KK: I enjoy seeing patterns, or repetitive visual compositions, but I relate more to patterns of people’s behavior. I think about what people do and why they do it. There is some sort of truth to such patterns. Sometimes I can apply this truth to what I do, though most of the time it doesn’t do jack shit. Put simply, people and their behavior inspire me.
wmc: Serena, I see you’re reading Dance Dance Dance. I find Murakami’s flat affect jarring. In fact, a friend once said to me, “You and Murakami would be enemies.”
SQ: Try reading The Elephant Vanishes; the short stories prime you with his way of thinking. It’s a nice entry point because it is the more raw and somewhat more delicately crafted base material he builds his fantastical cities of novels upon. I actually think he is a better short-form writer than novelist.
The Wind-Up Bird Chronicle is one of his best pieces and very difficult to read.
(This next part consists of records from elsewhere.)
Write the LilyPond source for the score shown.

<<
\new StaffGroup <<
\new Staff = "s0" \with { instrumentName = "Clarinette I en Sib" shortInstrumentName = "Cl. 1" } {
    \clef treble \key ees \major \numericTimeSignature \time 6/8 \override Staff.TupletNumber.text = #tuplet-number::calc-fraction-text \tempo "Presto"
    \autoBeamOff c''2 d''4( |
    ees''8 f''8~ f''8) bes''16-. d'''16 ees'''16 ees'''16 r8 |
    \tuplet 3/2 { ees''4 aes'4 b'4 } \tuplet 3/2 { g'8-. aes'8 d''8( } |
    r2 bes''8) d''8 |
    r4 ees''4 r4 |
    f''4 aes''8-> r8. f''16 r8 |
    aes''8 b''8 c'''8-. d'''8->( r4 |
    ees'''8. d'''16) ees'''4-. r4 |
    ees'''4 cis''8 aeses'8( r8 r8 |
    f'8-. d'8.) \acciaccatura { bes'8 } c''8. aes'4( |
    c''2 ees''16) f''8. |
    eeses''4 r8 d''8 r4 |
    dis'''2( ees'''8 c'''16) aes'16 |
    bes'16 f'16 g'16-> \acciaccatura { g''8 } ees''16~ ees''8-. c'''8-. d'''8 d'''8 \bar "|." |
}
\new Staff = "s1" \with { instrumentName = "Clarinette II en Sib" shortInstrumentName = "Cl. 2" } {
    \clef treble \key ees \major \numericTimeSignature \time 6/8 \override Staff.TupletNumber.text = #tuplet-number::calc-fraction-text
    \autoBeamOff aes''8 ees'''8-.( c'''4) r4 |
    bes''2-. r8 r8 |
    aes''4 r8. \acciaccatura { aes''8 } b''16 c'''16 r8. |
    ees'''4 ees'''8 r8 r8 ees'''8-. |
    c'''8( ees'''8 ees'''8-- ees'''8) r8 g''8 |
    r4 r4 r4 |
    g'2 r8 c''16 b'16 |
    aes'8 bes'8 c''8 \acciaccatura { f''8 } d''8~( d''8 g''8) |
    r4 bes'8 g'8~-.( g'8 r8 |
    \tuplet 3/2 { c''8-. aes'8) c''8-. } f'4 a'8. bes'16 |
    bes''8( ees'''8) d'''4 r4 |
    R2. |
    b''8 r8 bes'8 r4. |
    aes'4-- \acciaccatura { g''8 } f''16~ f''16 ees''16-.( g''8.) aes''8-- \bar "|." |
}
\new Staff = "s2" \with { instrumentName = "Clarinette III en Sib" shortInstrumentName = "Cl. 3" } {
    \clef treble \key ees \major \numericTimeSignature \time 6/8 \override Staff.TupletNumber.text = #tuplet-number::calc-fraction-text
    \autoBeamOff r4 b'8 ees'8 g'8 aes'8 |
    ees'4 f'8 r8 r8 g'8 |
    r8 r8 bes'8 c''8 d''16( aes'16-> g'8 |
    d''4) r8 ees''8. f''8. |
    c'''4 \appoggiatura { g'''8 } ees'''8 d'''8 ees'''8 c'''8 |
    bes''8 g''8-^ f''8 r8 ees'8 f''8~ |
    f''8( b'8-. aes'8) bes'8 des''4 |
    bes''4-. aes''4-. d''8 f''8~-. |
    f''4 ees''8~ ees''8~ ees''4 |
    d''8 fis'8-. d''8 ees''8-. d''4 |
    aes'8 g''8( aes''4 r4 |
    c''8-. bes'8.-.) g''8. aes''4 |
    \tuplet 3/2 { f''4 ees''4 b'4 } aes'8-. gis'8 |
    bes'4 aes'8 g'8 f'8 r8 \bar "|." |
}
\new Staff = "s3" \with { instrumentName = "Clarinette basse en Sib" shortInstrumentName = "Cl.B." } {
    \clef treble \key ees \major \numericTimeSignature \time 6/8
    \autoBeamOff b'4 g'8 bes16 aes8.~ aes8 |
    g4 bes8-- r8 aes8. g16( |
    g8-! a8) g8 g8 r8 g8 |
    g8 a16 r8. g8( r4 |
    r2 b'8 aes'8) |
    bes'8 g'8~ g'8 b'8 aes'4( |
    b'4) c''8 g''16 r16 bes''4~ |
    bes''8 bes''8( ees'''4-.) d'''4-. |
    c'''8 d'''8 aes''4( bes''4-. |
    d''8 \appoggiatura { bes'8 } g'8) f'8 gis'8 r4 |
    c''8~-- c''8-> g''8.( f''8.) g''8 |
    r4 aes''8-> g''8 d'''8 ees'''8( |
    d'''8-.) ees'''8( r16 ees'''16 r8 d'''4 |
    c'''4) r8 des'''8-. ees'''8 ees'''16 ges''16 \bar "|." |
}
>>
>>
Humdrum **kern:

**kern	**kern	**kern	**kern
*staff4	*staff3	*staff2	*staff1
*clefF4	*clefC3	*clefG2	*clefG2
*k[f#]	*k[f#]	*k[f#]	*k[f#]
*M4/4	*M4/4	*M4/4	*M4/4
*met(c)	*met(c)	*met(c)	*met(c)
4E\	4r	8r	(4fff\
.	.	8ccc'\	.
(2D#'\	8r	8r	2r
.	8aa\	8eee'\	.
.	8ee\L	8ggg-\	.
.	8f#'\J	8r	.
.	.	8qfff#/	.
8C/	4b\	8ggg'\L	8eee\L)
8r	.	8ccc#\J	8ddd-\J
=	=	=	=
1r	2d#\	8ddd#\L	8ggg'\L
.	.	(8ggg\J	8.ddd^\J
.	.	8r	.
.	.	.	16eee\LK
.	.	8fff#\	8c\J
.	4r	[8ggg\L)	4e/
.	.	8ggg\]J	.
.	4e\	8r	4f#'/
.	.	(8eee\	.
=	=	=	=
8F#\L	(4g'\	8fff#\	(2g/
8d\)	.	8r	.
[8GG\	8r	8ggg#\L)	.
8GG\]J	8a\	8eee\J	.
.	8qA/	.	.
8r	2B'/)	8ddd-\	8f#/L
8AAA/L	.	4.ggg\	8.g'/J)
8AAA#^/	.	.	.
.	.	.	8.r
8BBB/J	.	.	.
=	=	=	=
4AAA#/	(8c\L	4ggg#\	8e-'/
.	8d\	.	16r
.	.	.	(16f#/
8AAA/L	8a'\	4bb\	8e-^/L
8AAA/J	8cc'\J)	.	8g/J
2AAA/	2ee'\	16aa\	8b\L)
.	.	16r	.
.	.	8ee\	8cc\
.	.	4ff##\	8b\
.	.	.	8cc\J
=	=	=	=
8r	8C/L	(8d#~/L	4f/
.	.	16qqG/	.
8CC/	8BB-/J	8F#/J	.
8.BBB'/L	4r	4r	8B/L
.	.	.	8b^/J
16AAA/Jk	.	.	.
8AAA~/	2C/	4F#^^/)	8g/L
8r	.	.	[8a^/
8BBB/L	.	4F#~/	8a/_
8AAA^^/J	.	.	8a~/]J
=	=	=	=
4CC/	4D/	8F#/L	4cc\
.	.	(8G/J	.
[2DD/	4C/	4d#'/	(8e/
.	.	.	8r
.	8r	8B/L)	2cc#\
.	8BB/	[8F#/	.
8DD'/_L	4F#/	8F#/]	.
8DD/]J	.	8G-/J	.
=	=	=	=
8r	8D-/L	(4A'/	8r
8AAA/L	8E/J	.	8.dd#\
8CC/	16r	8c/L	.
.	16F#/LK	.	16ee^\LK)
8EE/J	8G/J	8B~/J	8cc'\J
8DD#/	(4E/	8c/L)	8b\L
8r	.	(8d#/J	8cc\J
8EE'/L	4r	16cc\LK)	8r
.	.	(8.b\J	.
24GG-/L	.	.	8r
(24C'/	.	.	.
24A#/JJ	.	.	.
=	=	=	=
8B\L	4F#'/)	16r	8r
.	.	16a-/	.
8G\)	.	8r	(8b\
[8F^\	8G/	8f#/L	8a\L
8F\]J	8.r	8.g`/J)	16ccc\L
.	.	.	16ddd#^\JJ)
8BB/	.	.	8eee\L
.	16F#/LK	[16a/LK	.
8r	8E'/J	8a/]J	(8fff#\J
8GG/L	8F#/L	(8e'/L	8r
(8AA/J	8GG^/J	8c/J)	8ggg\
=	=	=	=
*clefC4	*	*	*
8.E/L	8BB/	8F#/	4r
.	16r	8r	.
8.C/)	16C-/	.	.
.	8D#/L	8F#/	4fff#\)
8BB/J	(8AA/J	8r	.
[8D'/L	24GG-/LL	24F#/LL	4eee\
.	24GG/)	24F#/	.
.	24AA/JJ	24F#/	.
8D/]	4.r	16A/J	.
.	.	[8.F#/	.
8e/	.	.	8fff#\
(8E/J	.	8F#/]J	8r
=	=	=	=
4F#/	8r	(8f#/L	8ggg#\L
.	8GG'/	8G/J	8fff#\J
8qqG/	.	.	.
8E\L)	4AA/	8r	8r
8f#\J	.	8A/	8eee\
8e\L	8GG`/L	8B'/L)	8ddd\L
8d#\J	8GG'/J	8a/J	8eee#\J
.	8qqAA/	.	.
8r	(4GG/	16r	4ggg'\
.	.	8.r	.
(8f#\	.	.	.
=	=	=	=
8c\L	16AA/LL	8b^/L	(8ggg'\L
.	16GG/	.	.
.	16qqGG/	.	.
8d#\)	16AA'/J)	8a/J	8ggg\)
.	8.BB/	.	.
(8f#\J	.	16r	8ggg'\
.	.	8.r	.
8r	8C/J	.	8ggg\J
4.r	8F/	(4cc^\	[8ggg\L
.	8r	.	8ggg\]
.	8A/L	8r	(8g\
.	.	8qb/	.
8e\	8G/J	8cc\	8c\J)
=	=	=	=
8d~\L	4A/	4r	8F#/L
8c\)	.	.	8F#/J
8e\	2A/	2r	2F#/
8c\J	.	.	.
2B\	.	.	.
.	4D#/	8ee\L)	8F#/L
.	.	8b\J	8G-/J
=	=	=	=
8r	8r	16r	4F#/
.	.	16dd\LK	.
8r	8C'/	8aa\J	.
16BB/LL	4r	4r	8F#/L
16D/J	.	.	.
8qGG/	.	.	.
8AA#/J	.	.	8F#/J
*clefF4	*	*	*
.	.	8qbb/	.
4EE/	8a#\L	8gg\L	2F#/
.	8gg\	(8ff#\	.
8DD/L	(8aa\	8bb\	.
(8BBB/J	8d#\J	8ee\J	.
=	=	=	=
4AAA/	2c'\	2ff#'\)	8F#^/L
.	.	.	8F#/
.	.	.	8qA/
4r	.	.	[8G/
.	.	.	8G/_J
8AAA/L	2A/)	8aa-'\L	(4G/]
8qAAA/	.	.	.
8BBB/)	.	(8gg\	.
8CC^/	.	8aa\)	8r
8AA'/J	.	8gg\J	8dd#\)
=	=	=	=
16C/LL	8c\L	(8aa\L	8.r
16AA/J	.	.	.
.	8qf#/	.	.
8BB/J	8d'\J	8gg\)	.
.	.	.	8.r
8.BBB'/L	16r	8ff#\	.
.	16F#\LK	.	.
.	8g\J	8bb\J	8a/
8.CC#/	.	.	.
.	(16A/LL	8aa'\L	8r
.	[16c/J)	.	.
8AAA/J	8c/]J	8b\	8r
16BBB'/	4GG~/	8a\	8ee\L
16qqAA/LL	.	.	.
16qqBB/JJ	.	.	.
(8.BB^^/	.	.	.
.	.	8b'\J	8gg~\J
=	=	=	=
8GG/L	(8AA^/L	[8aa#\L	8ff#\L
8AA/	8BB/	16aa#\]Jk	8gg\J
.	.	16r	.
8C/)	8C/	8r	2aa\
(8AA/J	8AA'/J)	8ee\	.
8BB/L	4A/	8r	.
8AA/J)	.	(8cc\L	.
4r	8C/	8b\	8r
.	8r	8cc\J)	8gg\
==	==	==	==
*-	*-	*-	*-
Here might be a fun way to read it: Watch Wong Kar-wai’s In the Mood for Love just before you start the book, and then when you know you’re coming to the end, queue up 2046 to watch immediately following the last sentence. Those films were the open and close parentheses of the book for me the second time I read it, and it made a tremendous difference.
I believe in talking people into books, especially Murakami. I get into this argument with my father all the time; as a very old-school lit nerd, he doesn’t believe in anything but naturalism in novels.
wmc: My parents are non-narrative-driven, uninterested in remembering or revealing much about themselves; they live in the present. What is your own parents’ relationship to narrative?
SQ: My father is a word-loving man across languages and is delighted that I’ve taken up the same tools. He’s hiding his novel somewhere beneath his poetry beneath his translation work. My mother has a generous and childlike affection for consuming narrative in all its forms and is a great re-teller of tales. Between them, I have heard many fantastical and earnestly honest stories, but unfortunately I have a terrible memory and have not written any of them down.
wmc: I told my friend I was an em dash, and she told me she was a question mark; then we started talking about revolutionary commas. What punctuation mark are you?
KK: I dig exclamation points. I love the moment when I get a good idea. Those moments are represented with exclamation marks.
SQ: I would have said em dash, too, but you and Emily Dickinson have that covered. I would say, then, that I’m a semicolon, indefinite soft stops between serial and separate thoughts. Also, I want to misquote Kurt Vonnegut when he said that the use of semicolons is completely unnecessary and only signify that one has attended a liberal university.
wmc: Where were the both of you born, if not New York City?
KK: I was born in Toyohashi, Japan, and moved to the States when I was fifteen. Now I live in Park Slope, a nice neighborhood in the process of gentrification.
SQ: Beijing. I have very few memories of China from then, but the ones I do have are very vivid—and of course I can’t trust them. I just moved to Prospect Heights. I’m still getting acquainted, but today I finished unpacking and found the neighborhood bookshop.
wmc: I asked you earlier what you do for a living. But what do you do for a life?
SQ: I’m trying to get the answers to both those questions to converge. Come back to me in a bit.